The chip shortage and supply chain crisis are doing more than just driving up vehicle prices — they’re also affecting quality.
JD Power published its Initial Quality Study for 2022 model-year cars this week, in which it found that new vehicle quality has declined 11 percent year over year, the steepest drop ever recorded by the group.
Electric vehicle manufacturers in particular are showing big drops in quality, with Polestar ranking dead last. Tesla, meanwhile, ranks seventh from the bottom, continuing its trend of shoddy manufacturing.
In this year’s survey, JD Power recorded 226 problems per 100 Tesla vehicles. Combining all non-Tesla EVs, the survey says that 240 problems were reported per 100 EVs, a slight drop from 251 last year as more EV models hit the road.

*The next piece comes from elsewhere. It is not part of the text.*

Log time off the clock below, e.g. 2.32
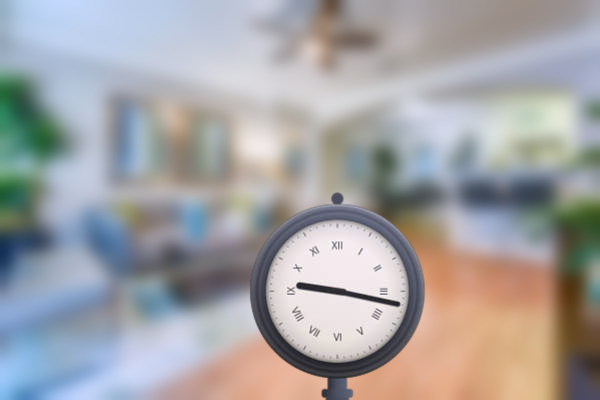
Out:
9.17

The survey is based on input from a total of 84,165 verified owners and lessees of personal use vehicles registered between November 2021 through February. Responses from the surveys provided data for 33 different makes and 189 different model vehicles.
Software remains a persistent problem for the auto industry, with six of the top 10 issues related to infotainment. The top problem was one of the biggest features people are looking for in new cars: Apple CarPlay and Android Auto. CarPlay, in particular, is used by half of all consumers who took the survey, and they report fewer problems than the 17 percent of users that use Android Auto.
Survey takers found that both CarPlay and Android Auto were difficult to understand, and users are increasingly having trouble making the connection work. A higher penetration of wireless CarPlay and Android Auto is attributed to the increase in connectivity problems, which has jumped from 4.9 problems per 100 vehicles in 2021 to 5.8 in 2022.
Surprisingly, the survey suggests that manufacturers’ built-in voice recognition features are working as intended, the only category to improve among all other infotainment features like touchscreen display, Bluetooth connectivity, and parking cameras.
In addition to the drop in quality, the report also lists features that manufacturers have cut to get a grip on the chip shortage: delivering fewer vehicles with advanced driver-assist features, heated seats, parking assistant modules, only including a single keyfob, and more. Companies like Chevrolet axed wireless phone chargers and the gas-saving auto start-stop features in some SUV models last year, and Ford removed some A/C controls from the rear seats of its Explorer SUV.
Initial quality winners include GM’s Buick for top overall nameplate; the automaker also won the most awards ranging from the Chevy Malibu to the Cadillac Escalade. BMW and Hyundai won second and third place, respectively.
The pandemic has certainly put a damper on the industry, But JD Power’s director of global automotive, David Amodeo, was surprised the initial quality study wasn’t even worse. “Automakers continue to launch vehicles that are more and more technologically complex in an era in which there have been many shortages of critical components to support them,” Amodeo said in a press release.